(EXERCISE MATERIAL begins)

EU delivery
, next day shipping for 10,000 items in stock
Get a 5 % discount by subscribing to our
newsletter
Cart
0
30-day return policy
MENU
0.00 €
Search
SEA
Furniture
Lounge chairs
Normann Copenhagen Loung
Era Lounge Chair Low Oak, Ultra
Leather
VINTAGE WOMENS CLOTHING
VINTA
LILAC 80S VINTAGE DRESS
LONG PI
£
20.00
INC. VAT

(EXERCISE MATERIAL ends)

**TASK DETAILS**
Return each line of the records that contains the string "VINTAGE", treating uppercase and lowercase as different.

**EXPECTED ANSWER**
VINTAGE WOMENS CLOTHING
LILAC 80S VINTAGE DRESS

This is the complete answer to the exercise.